Mohamed Habib, Wednesday 23 Feb 2011

Newly appointed Minister of Education, Ahmed Gamaleddin Moussa, has announced that studies are to resume in schools across the nation next Saturday 26 February. However, he gave governors discretionary power to postpone the resumption of studies for a further week, depending on their assessment of the security situation in their provinces. As for university education, Moussa announced that studies in private universities are to resume next Saturday as well, but are to be postponed for a further week in government universities, which account for the great majority of university students in the country.

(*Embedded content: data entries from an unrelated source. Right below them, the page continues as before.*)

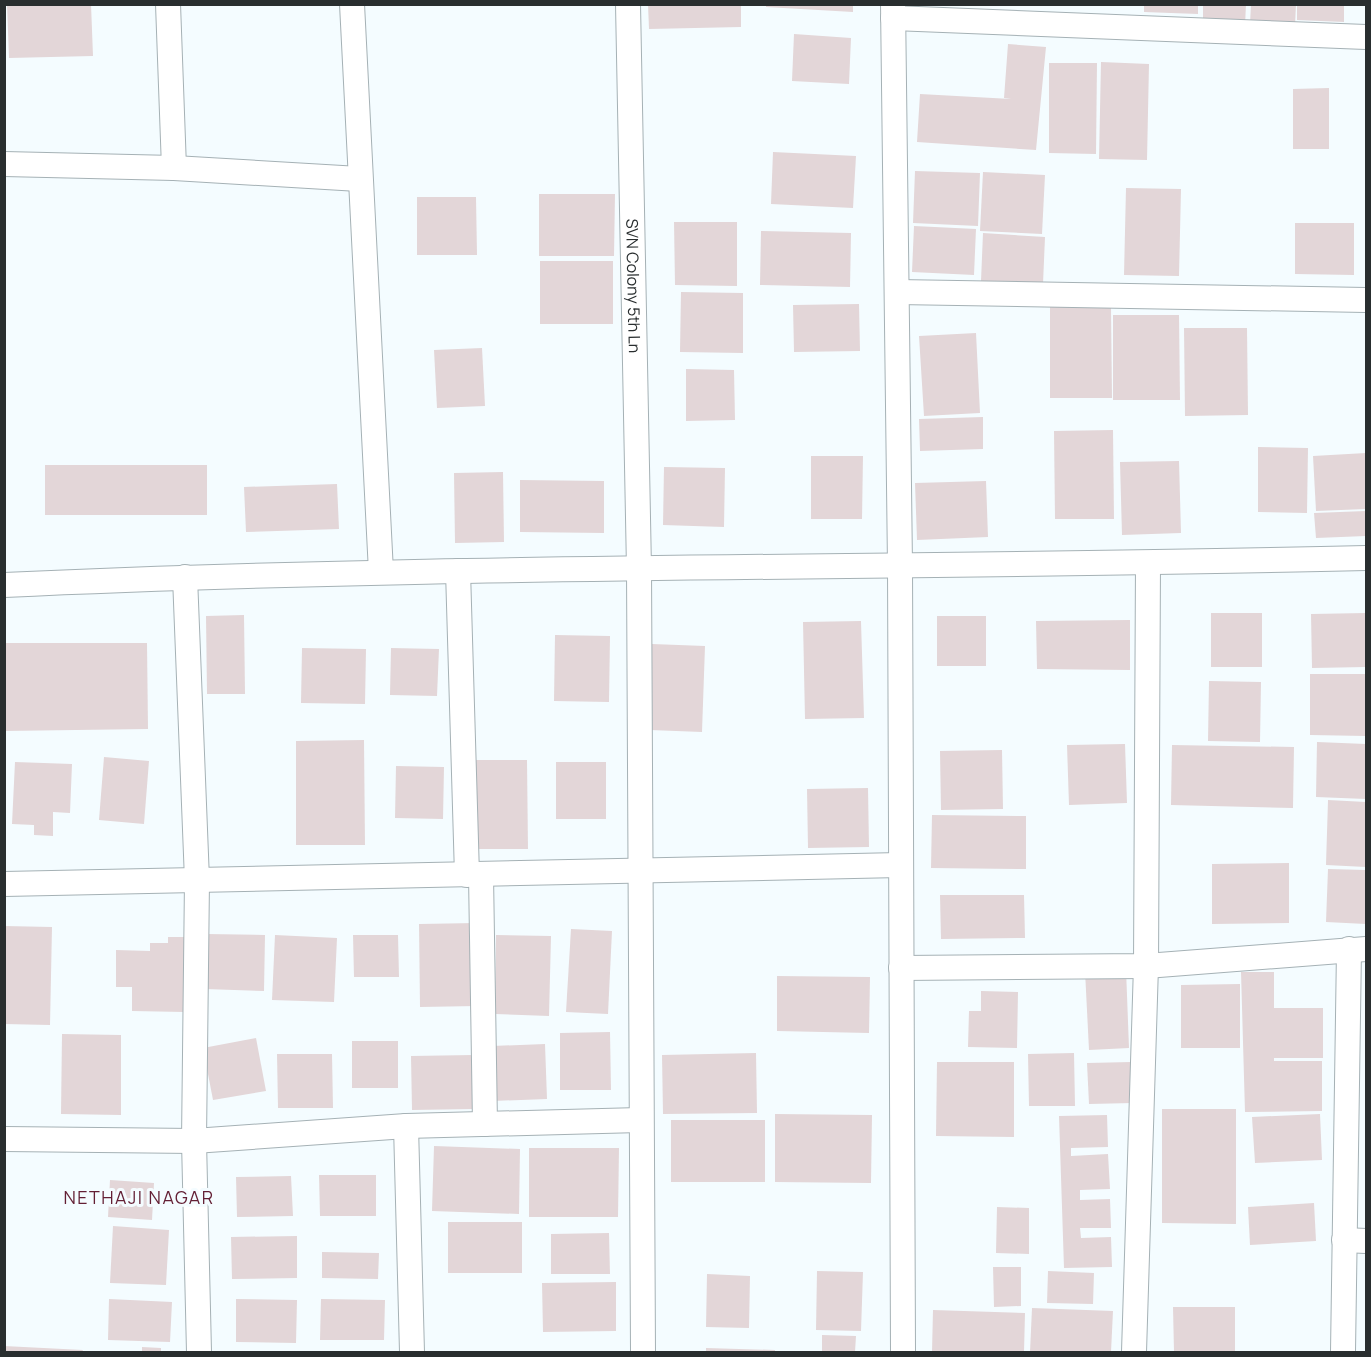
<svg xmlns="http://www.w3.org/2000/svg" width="1371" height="1357" font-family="Manrope,sans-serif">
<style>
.building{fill:#e3d6d8}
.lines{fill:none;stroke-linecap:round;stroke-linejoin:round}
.street-casing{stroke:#a5b1b5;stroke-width:26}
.street{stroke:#fff;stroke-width:24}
.labels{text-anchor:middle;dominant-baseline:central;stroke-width:6;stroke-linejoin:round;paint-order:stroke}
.street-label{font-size:16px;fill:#292e2f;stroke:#f4fcff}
.neighbourhood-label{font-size:18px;letter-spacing:1.5px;fill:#631f34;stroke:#f4fcff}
</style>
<rect width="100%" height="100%" fill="#f4fcff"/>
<g class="building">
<polygon points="7,4 91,4 93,56 9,58"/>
<polygon points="648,4 741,4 741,27 649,29"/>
<polygon points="766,4 853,4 853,12 766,7"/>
<polygon points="1144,4 1198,4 1198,14 1144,12"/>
<polygon points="1203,4 1246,4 1245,26 1203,24"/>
<polygon points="1251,4 1296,4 1295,26 1250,24"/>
<polygon points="1297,4 1344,4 1344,22 1297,20"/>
<polygon points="794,34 851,38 849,84 792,81"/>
<polygon points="1008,44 1046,47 1036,150 917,142 920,94 1011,99 1004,98"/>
<polygon points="1101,62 1149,64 1147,160 1099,159"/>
<polygon points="1049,63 1097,63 1096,154 1049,153"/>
<polygon points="1329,88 1329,149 1293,149 1293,89"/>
<polygon points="773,152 856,156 853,208 771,204"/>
<polygon points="915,171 980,173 978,226 913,223"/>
<polygon points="983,172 1045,175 1042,234 980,231"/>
<polygon points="1126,188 1181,189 1179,276 1124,275"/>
<polygon points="539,194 615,194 614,256 539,256"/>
<polygon points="417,197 476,197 477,255 417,255"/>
<polygon points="674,222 737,222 737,286 675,285"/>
<polygon points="1295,223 1354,223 1354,275 1295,274"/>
<polygon points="914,226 976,229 974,275 912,272"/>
<polygon points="761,231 851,233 850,287 760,285"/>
<polygon points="983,233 1045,237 1043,284 981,281"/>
<rect x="540" y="261" width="73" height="63"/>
<polygon points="681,292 743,293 743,353 680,352"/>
<polygon points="859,304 860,351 794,352 793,305"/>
<polygon points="1050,307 1111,307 1112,398 1050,398"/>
<polygon points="1113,315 1179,315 1180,400 1113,400"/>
<polygon points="1184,328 1247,328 1248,415 1185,416"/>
<polygon points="976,333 980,413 924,416 919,336"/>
<polygon points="482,348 485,406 437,408 434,350"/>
<polygon points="686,369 734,370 735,420 686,421"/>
<polygon points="983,417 983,449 920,451 919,419"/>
<polygon points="1113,430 1114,519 1055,519 1054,431"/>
<polygon points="1258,447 1308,448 1307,513 1258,512"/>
<polygon points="1366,453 1366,509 1316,511 1313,456"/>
<polygon points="811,456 863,456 862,519 811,519"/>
<polygon points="1179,461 1181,533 1122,535 1120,462"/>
<rect x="45" y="465" width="162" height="50"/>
<polygon points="664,467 725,468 724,527 663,525"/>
<polygon points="503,472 504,542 455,543 454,473"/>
<polygon points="520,480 604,481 604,533 520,532"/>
<polygon points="986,481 988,537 917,540 915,483"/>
<polygon points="337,484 339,529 246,532 244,487"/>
<polygon points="1366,511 1366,536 1316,538 1314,513"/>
<rect x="1211" y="613" width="51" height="54"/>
<polygon points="1366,613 1366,667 1312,668 1311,614"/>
<polygon points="244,615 245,694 207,694 206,616"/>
<rect x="937" y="616" width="49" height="50"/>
<polygon points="1130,620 1130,670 1037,669 1036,621"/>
<polygon points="861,621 864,718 805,719 803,622"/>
<polygon points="555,635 610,636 609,702 554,701"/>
<polygon points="4,643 147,643 148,729 4,731"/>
<polygon points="652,644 705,646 702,732 650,730"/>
<polygon points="302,648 366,649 365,704 301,703"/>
<polygon points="391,648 439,649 437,696 390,695"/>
<polygon points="1310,674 1366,674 1366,736 1310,735"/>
<polygon points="1209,681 1261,682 1260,742 1208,741"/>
<polygon points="364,740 365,845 296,845 296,741"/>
<polygon points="1317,742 1366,744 1366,799 1316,797"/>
<polygon points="1125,744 1127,803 1069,805 1067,745"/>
<polygon points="1172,745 1294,747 1293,808 1171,805"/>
<polygon points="1002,750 1003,809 941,810 940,751"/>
<polygon points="104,757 149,761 144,824 99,820"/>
<polygon points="472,760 527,760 528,849 473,849"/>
<polygon points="15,762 72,764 70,813 53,812 53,836 34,835 34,825 12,824"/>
<rect x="556" y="762" width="50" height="57"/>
<polygon points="396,766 444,767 443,819 395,818"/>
<polygon points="868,788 869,847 808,848 807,789"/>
<polygon points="1328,800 1366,802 1366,867 1326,865"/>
<polygon points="932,815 1026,816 1026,869 931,868"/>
<polygon points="1289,863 1289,923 1212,924 1212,864"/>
<polygon points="1328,869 1366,870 1366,924 1326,922"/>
<polygon points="940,895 1024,895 1025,938 941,939"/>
<polygon points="476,923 477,1006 420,1007 419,924"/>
<polygon points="4,926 52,927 50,1025 4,1024"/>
<polygon points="571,929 612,931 608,1014 566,1012"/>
<polygon points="206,934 265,935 264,991 205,989"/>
<polygon points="275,935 337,938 334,1002 272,1000"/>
<polygon points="353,935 398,935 399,977 354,977"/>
<polygon points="496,935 551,936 549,1016 495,1014"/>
<polygon points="168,937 185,937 184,1012 132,1011 132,987 116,987 116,950 150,951 150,943 168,943"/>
<polygon points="1126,969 1129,1048 1089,1050 1085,971"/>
<polygon points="1241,972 1274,972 1274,1008 1323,1008 1323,1058 1274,1058 1274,1061 1322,1061 1322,1111 1245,1112"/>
<polygon points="777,976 870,977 869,1033 777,1031"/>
<polygon points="1240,984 1240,1048 1181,1048 1181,985"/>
<polygon points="981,991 1018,992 1017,1048 968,1047 969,1011 981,1011"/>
<polygon points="610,1032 611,1090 560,1090 560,1033"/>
<polygon points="62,1034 121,1035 121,1115 61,1114"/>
<polygon points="256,1038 266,1091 213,1100 203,1048"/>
<rect x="352" y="1041" width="46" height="47"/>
<polygon points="545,1044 547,1099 493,1101 492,1046"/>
<polygon points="756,1053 757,1113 663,1114 662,1055"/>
<polygon points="1074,1053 1075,1106 1029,1106 1028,1054"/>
<polygon points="277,1054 332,1054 333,1108 278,1108"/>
<polygon points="473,1055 474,1109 412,1110 411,1056"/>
<polygon points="937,1062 1014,1062 1014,1137 936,1136"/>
<polygon points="1131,1062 1133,1103 1089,1104 1087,1063"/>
<polygon points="1162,1109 1236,1109 1236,1224 1162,1223"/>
<polygon points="775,1114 872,1115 871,1183 775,1182"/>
<polygon points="1320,1114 1322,1160 1255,1163 1252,1117"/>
<polygon points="1107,1115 1108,1147 1071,1148 1071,1156 1108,1154 1110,1189 1080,1190 1080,1200 1110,1199 1111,1228 1080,1228 1081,1238 1111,1237 1112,1267 1064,1268 1059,1116"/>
<rect x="671" y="1120" width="94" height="62"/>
<polygon points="434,1146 520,1149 519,1214 432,1211"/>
<polygon points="529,1148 619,1148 618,1217 529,1217"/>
<polygon points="319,1175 376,1175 376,1216 320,1216"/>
<polygon points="291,1176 293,1216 237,1217 236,1177"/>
<polygon points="110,1180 154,1183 152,1220 108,1217"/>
<polygon points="1314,1203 1316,1241 1250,1245 1248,1207"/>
<polygon points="997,1207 1029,1208 1029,1254 996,1253"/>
<rect x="448" y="1222" width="74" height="51"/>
<polygon points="113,1226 169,1230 166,1285 110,1283"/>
<polygon points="609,1233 610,1274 551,1274 551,1234"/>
<polygon points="297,1236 297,1278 232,1279 231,1237"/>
<polygon points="322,1252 379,1253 378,1279 322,1278"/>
<polygon points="993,1267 1021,1267 1021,1306 994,1307"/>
<polygon points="817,1271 863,1272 861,1331 816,1330"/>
<polygon points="1048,1271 1094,1273 1093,1304 1047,1303"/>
<polygon points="707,1274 750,1276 749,1328 706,1327"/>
<polygon points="616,1282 616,1331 543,1332 542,1283"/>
<polygon points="109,1299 172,1302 170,1342 108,1340"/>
<polygon points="236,1299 297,1300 296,1343 236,1342"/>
<polygon points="321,1299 385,1300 384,1340 320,1340"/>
<polygon points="1173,1307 1235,1307 1235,1352 1174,1352"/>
<polygon points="1032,1308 1113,1311 1111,1352 1030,1352"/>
<polygon points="933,1310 1025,1313 1024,1352 932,1352"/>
<polygon points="822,1335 856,1336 855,1352 822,1352"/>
<polygon points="4,1346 83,1350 82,1352 4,1352"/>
<polygon points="142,1347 161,1348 161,1352 142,1352"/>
<polygon points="706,1348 775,1350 775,1352 706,1352"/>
</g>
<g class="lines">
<defs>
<g id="street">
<polyline points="168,4 174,168"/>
<polyline points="352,4 381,572"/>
<path id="s1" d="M628,4l11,565 4,783"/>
<polyline points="893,4 900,566 903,1352"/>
<polyline points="893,18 1366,37"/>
<polyline points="4,164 174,168 359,179"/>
<polyline points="897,292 1366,300"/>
<polyline points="458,571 467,875"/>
<polyline points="185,577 197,880 194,1141 199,1352"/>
<path d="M4,585c454,-21 909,-16 1362,-27"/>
<polyline points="481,875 485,1124"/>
<polyline points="4,884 900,865"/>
<polyline points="901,968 1146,966 1366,949"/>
<polyline points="406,1126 412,1352"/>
<polyline points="4,1139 194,1141 406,1126 640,1120"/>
<polyline points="1344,1240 1366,1241"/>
<polyline points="1134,1352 1146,966 1148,563"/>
<polyline points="1343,1352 1349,949"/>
</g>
</defs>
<use href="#street" class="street-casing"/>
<use href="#street" class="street"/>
</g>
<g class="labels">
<g class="street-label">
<text stroke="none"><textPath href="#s1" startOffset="282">SVN Colony 5th Ln</textPath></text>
</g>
<g class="neighbourhood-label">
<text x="139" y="1197">NETHAJI NAGAR</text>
</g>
</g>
<rect width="1371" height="1357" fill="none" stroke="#292e2f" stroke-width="12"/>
</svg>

While the minister failed to explain the reasons behind the further postponement in the case of government universities, it is believed that the new government probably hopes to find a solution during that extra week for the explosive issue of university security. Even before the revolution, students in campuses across the country had strongly protested the continuing presence of university security guards working under police auspices, demanding that university security should be handed over to private security firms, and be placed under university auspices. Moreover, the issue was taken before the courts, which ruled in favor of the students, ordering the removal of the police from government university campuses.


The Mubarak regime, as has been its standard practice in the past, ignored both the judicial ruling and the students’ demands. Such contempt for the people's will and the law would be difficult, if not impossible to maintain in today's post-revolutionary Egypt, however. What kind of solution the new government will come up with over the coming week is yet to be known, but it is safe to say that a return of the police to campuses is next to impossible to conceive.